I notice now that he looks pale, and there’s a sheen of sweat on his forehead. “What’s wrong?” I ask.
“Nothing. Just a bad stomach and a wicked headache. No big deal.”
He looks sick. And he’s limping a little. “Is that LMPI?”
“Yeah. I’ll live. I just need some Lupinox.”
I go through the door first so I can hold it open for him, then I walk next to him.
We haven’t talked in so long, I don’t know what to say. Maybe a little nostalgia would work. Old times. “So, how’s your mom? Still making those great oatmeal cookies?” Brilliant. Very natural topic to bring up.
“Sometimes.” It looks like he feels a little awkward, too.
/> “They were good. I still remember them.”
“I guess you do.”
He’s not working much to keep the conversation alive. But I try again. “You still playing baseball?”
“Lacrosse.”
“Very cool.” I wish I could play lacrosse. But there’s the whole vamp bleeding thing that kind of gets in the way. “You like it?”
“It’s okay.”
We get to the nurse’s office. There are at least eight wulf kids standing in line, and a strong smell of vomit coming from the bathroom. If this is what it’s like here at night with the few wulves we have at Carpathia, it must be a total zoo during the day.
The nurse’s aide takes a look at me and pulls me out of line toward a treatment room. I don’t know whether I’m getting this privilege because I’m bleeding or because I’m part-vamp.
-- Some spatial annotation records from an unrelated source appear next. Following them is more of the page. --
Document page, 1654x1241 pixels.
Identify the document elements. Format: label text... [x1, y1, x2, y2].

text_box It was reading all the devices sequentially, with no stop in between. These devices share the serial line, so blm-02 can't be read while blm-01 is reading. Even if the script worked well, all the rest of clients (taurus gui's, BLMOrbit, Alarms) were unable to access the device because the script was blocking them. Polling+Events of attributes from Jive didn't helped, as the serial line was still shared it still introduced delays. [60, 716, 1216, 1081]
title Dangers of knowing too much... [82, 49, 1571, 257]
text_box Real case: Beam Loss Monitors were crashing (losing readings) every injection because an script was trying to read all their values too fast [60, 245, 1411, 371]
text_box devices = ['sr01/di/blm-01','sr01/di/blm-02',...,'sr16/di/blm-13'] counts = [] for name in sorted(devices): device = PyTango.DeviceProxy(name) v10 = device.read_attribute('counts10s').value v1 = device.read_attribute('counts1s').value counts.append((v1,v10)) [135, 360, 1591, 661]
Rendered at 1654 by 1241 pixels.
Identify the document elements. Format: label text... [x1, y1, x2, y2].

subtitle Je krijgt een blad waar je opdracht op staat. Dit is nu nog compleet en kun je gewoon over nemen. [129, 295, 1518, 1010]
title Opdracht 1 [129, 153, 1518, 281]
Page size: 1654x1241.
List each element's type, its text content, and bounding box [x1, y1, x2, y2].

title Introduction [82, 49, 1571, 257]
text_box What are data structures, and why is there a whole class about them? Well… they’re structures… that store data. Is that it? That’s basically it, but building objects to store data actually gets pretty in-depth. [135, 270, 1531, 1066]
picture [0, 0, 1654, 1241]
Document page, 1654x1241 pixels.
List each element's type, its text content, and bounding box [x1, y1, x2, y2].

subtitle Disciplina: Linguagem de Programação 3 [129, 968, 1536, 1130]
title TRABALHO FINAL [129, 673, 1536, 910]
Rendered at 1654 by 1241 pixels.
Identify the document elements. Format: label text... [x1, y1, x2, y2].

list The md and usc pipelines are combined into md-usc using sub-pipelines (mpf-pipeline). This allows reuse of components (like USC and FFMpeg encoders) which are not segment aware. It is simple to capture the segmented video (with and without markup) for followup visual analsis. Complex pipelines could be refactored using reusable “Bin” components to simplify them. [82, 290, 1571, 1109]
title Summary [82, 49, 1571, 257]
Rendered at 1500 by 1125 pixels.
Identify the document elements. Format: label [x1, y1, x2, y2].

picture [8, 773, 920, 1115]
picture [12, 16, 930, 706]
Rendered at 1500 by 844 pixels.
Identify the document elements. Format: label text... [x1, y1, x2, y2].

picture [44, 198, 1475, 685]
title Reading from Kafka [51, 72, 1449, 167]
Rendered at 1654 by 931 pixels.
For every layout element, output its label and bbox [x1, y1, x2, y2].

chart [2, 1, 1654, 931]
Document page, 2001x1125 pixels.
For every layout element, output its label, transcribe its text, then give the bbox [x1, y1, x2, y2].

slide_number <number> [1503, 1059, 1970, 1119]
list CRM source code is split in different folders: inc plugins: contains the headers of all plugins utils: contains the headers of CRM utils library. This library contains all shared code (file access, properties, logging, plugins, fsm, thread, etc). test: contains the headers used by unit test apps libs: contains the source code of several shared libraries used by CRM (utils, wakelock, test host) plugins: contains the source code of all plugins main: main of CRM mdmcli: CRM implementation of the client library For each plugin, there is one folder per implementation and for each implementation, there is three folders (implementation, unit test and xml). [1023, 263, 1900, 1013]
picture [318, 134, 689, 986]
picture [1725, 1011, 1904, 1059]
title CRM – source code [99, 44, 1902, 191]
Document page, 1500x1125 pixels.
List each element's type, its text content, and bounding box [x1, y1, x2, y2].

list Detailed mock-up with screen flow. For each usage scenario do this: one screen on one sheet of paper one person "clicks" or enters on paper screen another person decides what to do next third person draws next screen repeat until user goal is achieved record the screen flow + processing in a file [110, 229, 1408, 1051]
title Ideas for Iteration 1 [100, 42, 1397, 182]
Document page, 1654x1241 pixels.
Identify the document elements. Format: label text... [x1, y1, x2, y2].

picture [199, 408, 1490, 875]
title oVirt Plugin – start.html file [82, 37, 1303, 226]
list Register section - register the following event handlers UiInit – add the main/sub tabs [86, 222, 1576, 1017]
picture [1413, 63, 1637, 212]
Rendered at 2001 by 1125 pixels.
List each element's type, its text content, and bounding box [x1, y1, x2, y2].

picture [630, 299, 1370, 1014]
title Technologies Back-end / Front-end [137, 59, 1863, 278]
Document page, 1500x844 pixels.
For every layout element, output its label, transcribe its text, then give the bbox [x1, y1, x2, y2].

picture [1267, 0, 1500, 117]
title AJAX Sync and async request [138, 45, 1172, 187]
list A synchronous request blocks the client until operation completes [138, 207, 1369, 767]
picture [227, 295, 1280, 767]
I hold the gauze against my nose, pressing hard.
“Here, I’ll get rid of that T-shirt for you,” the nurse says. She reaches for Juliet’s shirt.
“No,” I say. “It’s not mine. I’m going to wash it and give it back.”
Which I may not do. Even though Juliet said I wouldn’t be able to stand the smell of her shirt, she was wrong. It doesn’t smell bad at all. It smells like…I don’t know, like Juliet. If she doesn’t ask for it back, I’m going to keep it.
The nurse takes the bloody gauze from me and stuffs a cotton Hemo-Sealer plug so far up my nose I’m pretty sure she’s trying to get it inside my skull.
“Can’t have kids smelling this blood. You’ll cause a riot.” She holds my neck, trying to steady me as she makes the last push. “That’s up there,” she says.
“I’ll say.”
“Hmmm. That’s strange.”
“What?”
“Your pulse,” she says. Her fingers happen to be right on my carotid artery. “It’s going like a locomotive.” She looks at the clock and counts silently.
Think fast. If she gets too worried about my heart rate, she may decide I need to see a doctor, and down that road lies disaster.